Stored data:
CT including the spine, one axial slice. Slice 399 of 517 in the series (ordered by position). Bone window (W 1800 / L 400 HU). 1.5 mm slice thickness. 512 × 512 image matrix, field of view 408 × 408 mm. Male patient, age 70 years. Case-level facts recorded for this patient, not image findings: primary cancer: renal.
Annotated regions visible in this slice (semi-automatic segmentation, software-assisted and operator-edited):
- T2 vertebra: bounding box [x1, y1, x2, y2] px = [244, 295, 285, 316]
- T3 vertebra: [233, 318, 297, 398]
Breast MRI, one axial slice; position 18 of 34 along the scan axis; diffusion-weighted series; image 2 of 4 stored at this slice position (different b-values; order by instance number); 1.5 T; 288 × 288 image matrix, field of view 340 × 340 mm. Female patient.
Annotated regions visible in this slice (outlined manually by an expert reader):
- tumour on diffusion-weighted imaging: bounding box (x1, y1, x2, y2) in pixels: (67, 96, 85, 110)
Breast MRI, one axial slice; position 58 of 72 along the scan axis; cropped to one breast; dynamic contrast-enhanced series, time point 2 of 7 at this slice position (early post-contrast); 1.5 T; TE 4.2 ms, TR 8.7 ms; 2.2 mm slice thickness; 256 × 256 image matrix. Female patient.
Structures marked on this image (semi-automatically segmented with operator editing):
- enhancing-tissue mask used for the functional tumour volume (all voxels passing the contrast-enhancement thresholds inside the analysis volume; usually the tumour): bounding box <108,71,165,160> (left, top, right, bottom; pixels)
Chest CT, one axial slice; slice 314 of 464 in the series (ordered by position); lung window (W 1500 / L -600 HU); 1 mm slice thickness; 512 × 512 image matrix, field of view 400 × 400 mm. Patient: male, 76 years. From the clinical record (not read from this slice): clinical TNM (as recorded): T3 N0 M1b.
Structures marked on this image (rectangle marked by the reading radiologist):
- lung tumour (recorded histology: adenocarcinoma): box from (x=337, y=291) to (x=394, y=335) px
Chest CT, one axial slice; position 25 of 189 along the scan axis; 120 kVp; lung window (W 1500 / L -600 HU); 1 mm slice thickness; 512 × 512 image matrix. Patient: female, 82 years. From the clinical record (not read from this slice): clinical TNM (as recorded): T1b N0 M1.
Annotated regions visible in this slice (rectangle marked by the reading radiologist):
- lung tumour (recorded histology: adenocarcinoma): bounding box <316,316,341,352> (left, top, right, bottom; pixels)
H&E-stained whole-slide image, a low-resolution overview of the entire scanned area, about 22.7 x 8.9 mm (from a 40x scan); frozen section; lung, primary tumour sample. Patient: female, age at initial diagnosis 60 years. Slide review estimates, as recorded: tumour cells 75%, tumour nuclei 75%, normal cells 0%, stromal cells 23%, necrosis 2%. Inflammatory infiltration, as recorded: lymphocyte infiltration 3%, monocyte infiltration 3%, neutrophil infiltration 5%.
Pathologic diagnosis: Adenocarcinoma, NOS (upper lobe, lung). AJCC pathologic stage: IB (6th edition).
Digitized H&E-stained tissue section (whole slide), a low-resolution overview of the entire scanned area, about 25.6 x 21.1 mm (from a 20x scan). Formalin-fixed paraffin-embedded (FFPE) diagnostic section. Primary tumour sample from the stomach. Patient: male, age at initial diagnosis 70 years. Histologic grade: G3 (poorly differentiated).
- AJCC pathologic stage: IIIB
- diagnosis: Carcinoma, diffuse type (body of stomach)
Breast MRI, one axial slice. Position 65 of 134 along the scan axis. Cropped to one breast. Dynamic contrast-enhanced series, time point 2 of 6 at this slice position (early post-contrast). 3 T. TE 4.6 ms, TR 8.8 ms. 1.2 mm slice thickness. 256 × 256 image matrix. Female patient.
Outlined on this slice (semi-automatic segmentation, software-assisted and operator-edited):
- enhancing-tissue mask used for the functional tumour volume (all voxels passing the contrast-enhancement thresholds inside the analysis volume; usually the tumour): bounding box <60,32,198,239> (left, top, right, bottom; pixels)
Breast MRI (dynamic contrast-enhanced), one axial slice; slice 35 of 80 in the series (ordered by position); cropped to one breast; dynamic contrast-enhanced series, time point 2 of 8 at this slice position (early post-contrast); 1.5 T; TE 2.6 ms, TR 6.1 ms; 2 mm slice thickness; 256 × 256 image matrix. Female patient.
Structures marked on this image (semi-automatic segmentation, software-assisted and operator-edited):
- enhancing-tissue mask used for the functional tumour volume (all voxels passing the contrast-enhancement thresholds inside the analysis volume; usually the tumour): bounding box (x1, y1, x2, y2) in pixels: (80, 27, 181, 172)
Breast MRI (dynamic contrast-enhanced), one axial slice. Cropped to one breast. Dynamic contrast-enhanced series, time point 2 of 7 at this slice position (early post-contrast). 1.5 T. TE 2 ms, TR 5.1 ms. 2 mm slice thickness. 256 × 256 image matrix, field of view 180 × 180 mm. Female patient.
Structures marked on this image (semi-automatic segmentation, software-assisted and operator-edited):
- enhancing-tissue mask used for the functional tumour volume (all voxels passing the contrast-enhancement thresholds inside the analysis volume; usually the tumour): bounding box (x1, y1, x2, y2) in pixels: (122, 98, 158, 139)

Task to complete:
Your task for the entries above: copy exactly the span starting with the line with "Structures marked on this image (rectangle" and going on through the line with "Annotated regions visible in this slice (rectangle", both lines included, and nothing else.

Response:
Structures marked on this image (rectangle marked by the reading radiologist):
- lung tumour (recorded histology: adenocarcinoma): box from (x=337, y=291) to (x=394, y=335) px
Chest CT, one axial slice; position 25 of 189 along the scan axis; 120 kVp; lung window (W 1500 / L -600 HU); 1 mm slice thickness; 512 × 512 image matrix. Patient: female, 82 years. From the clinical record (not read from this slice): clinical TNM (as recorded): T1b N0 M1.
Annotated regions visible in this slice (rectangle marked by the reading radiologist):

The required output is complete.